Si les corridas de rejons ont tant de succès et remplissent les arènes, notamment en Arles, c'est parce que les cavaliers nous vendent du rêve. C'est d'ailleurs la spécialité de Diego Ventura auteur de deux faenas spectaculaires à l'issue desquelles il coupa la bagatelle de quatre oreilles face aux toros de la ganaderia Murube (bons les trois premiers, plus hésitants et fuyards les trois derniers).
Il utilisa sa jument Triana de salida, et quelle jument! Face à ce toro d'une vitesse intimidante elle enchaîna les petites voltes et à peine la tête dépassée, effectuait une demie pirouette laissant le toro sur place. Mais pas pour longtemps car la tendance de ce dernier à fuir aux planches le mena même jusqu'à sauter dans le callejon. Diego débuta très fort aux banderilles, déjà au galop de côté au fil des planches avant même de clouer la première. Mais l'apothéose survint lors de ses départs de face de l'autre bout de la piste au petit galop puis quiebro au dernier instant. Il coupa donc deux oreilles grâce à la collaboration de cet infatigable cornu et d'une mise à mort propre et rapide.
Mais le plus fort c'est que les oreilles Diego les coupe aussi face aux toros plus compliqués. La preuve face à son second très fuyard. Qu'à cela ne tienne il l'emmena carrément à l'autre bour de la piste et toréa de très près, à la limite du raisonnable, afin de garder son attention. Et là, magie! Le toro méconnaissable s'investit soudainement dans cette faena! Un exploit qui en plus d'une mise à mort encore reussie valait bien deux oreilles supplémentaires.
Son aîné Fermin Bohorquez fut beaucoup moins chanceux. Aux aciers d'abord ce qui le priva d'oreille face au premier toro pourtant excellent et généreux dans ses charges. Dans le style classique qui est le sien et tout en sincèrité et fluidité il offrit une faena faite de poses au cuarteo mais il se laissa même aller à quelques poursuites au galop de côté et de face. Mais la malchance ressurgit face au second qui se brisa le postérieur droit. Et comme s'il était responsable de cela, l'indignation et la colère du public se reporta sur lui. Il fallut donc le tuer, non sans mal...

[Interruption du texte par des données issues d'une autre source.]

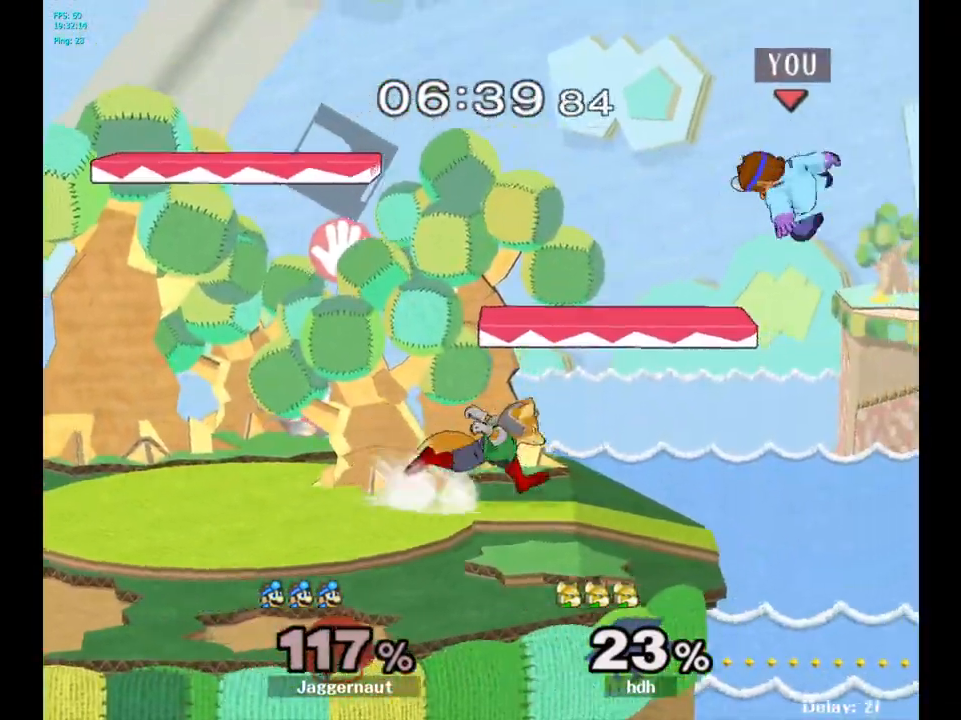
{"buttons": [], "left_stick": "left", "right_stick": "center", "events": [[100, "left_stick", "center"], [167, "B", "down"], [250, "B", "up"], [350, "left_stick", "left"]]}
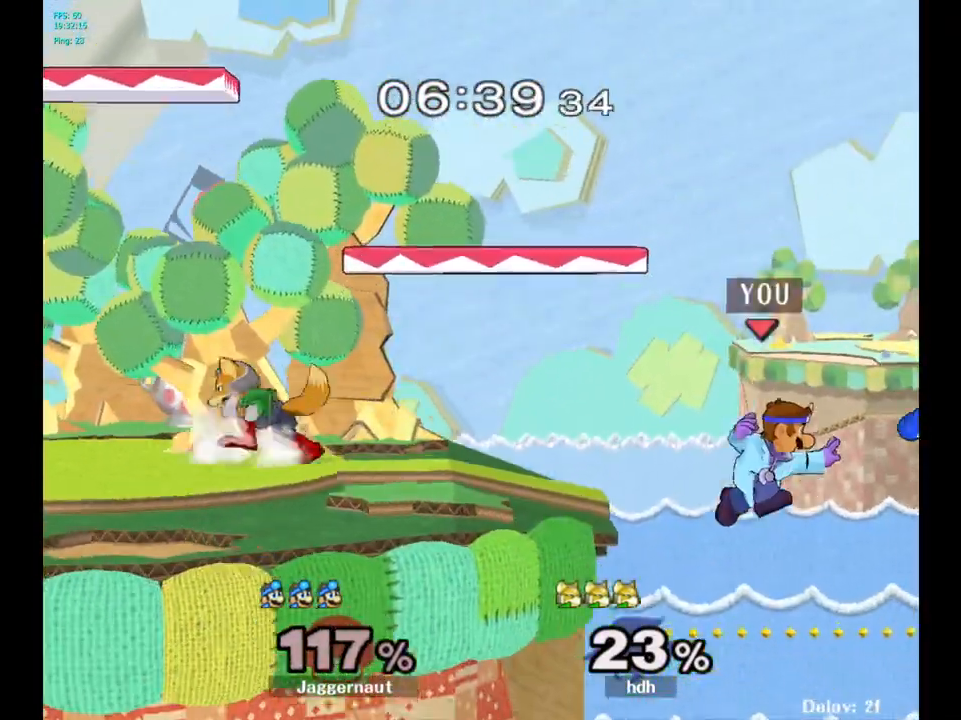
{"buttons": ["Y"], "left_stick": "up-left", "right_stick": "center", "events": [[83, "left_stick", "center"], [217, "Y", "down"], [333, "Y", "up"], [417, "Y", "down"], [417, "left_stick", "up-left"]]}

Leonardo Hernandez profita lui aussi d'une toro à la mobilité abondante bien que moins régulier et parfois indécis, s'arrêtant dès que la distance entre lui et le cheval se faisait trop grande. Et c'est ce qui compliqua les choses car ses fusées violentes empêchaient le torero de rester trop près. Mais ce dernier fit oublier ces complications en optant pour des poses spectaculaires plutot que des poursuites. En effet ses quiebros accentués suscitèrent frissons puis euphorie sur les spectateurs emballés. Malheureusement l'usage du descabello le priva de trophée.
Il se rattrapa donc face au second pourtant pas évident et violent, en lui coupant une oreille grâce à ses quiebros et la pose des banderilles courtes al violin, une valeur sure. Il tua d'une demie-lame en arrière mais efficace.